Yes. If we know any four consecutive terms of $S$, we can calculate "the whole sequence", i.e. we know the terms after these four, as well as those before. Since there are only finitely many combinations of four digits, that means that some combination will repeat itself. Obviously, somewhere between those two occurences, digits $1, 9, 8, 2$ come up again. By calculating the four terms before $1, 9, 8, 2$, we see that those are exactly $3, 0, 4, 4$ ($x_4 + 1 + 9 + 8\equiv 2 \,(\cdot10)$ implies $x_4 = 4$, $x_3 + 4 + 1 + 9\equiv 8 \, (\cdot 10)$ implies $x_3 = 4$, $x_2 + 4 + 4 + 1\equiv 9 \, (\cdot 10)$ yields $x_2 = 0$, and finally $x_1 + 0 + 4 + 4\equiv 1 \, (\cdot 10)$ yields $x_1 = 3$). We conclude that digits $3, 0, 4, 4, 1, 9, 8, 2$ come up consecutively in $S$.

Could you please explain a little more this? idioteque wrote: that means that some combination will repeat itself. Obviously, somewhere between those two occurences, digits $1, 9, 8, 2$ come up again.

Going backwards from the first occurence of that 4-digit combination, we will get to the beginning of this sequence, i.e. to $1, 9, 8, 2$. That means that going backwards from the second occurence of that 4-digit combination we will also get to $1, 9, 8, 2$, since we use the same rule to find the digits before... This actually means this sequence is periodic.

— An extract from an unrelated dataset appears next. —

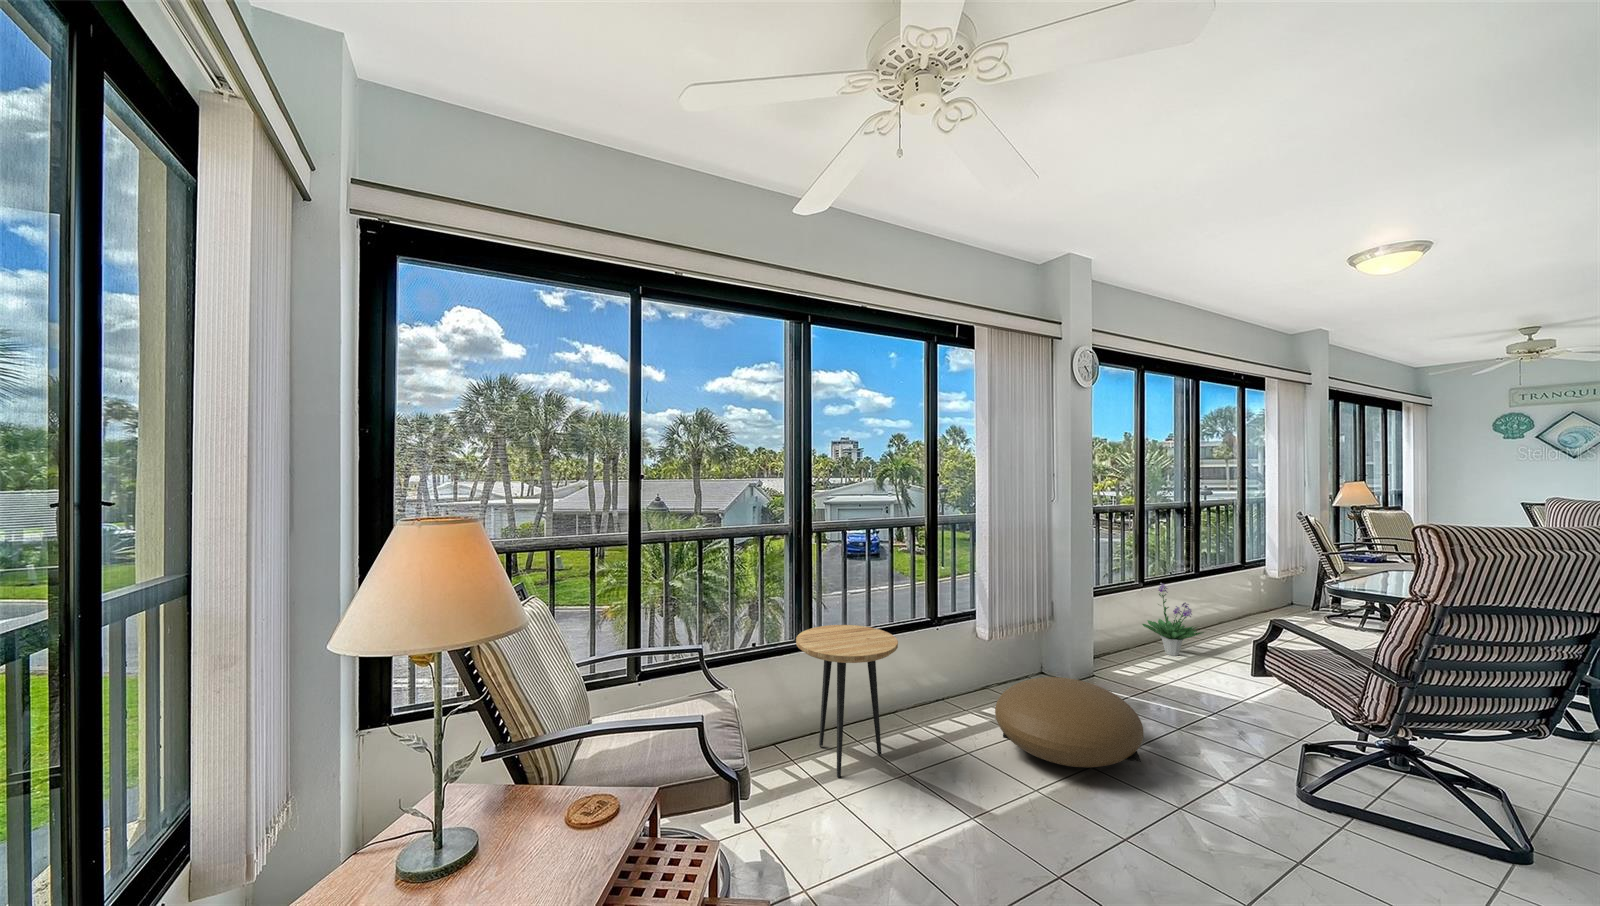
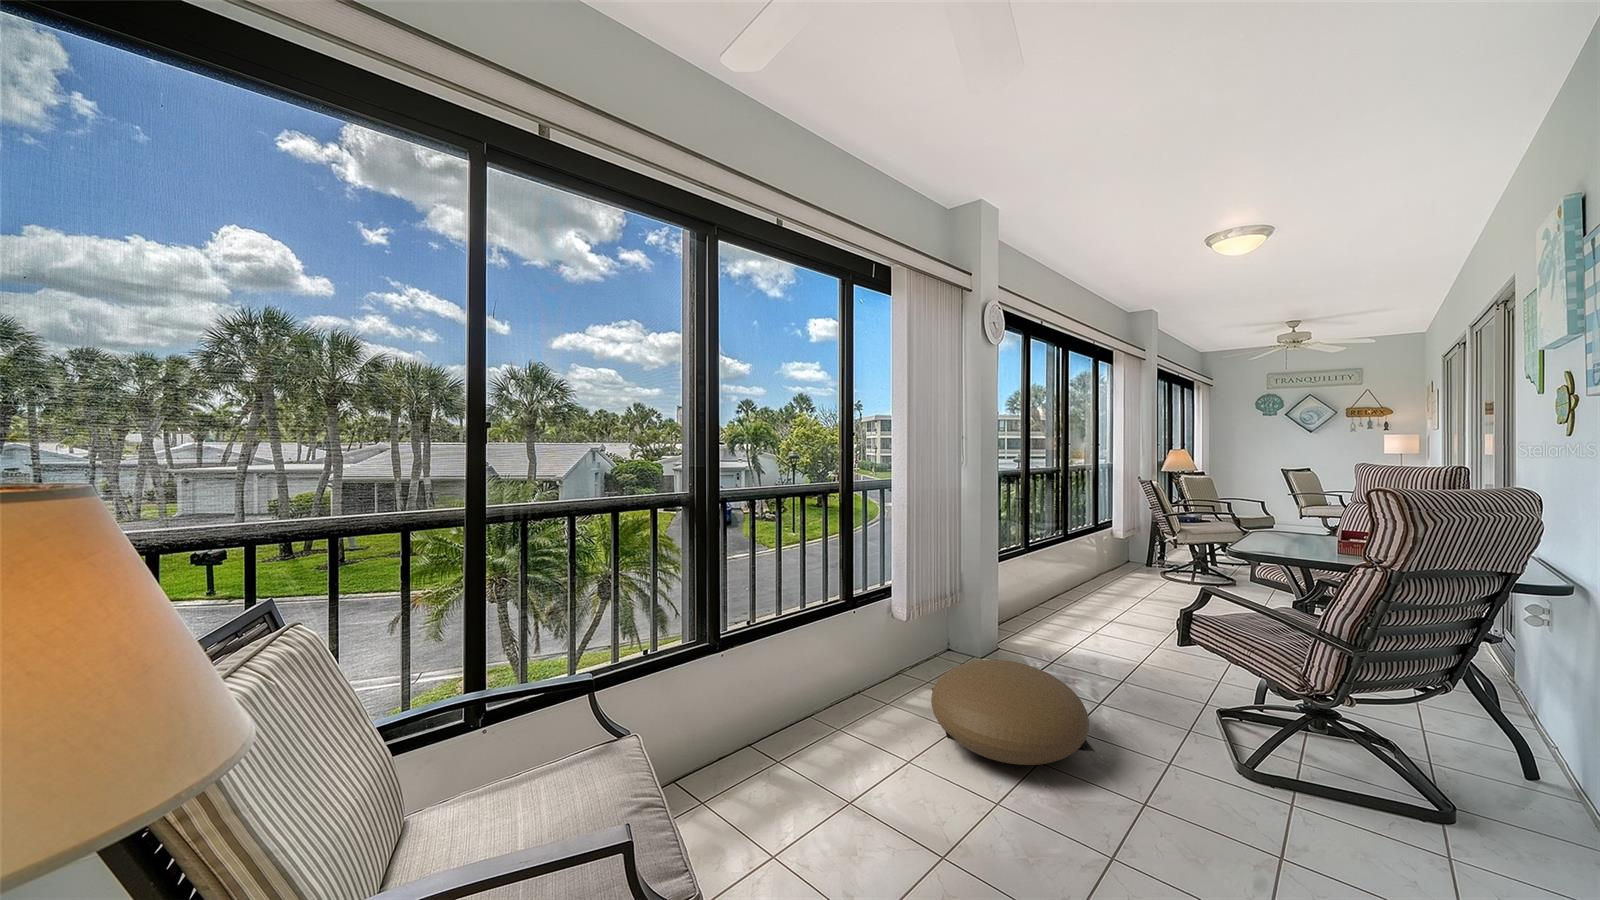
potted plant: present [1142,583,1204,656] -> none [1029,548,1086,619]
side table: present [796,625,898,778] -> none [707,620,837,820]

Let's say that digits $0, 8, 6, 3$ (in that order) repeat themselves. Going back from the first occurence of it, we find that the members before are (I write them in the order we calculate them) $9, 9, 0, 2, 8, 9, 1$. We see that we came to $1, 9, 8, 2$, which means that $1, 9, 8, 2$ will also appear if we calculate terms before second occurence of $0, 8, 6, 3$. Regardless of that "repeating" combination, going back from the first occurence of it, we will get to $1, 9, 8, 2$ (beginning of the sequence), so we know that $1, 9, 8, 2$ appear somewhere between the first two occurences of that repeating combination. I hope it's somewhat clearer...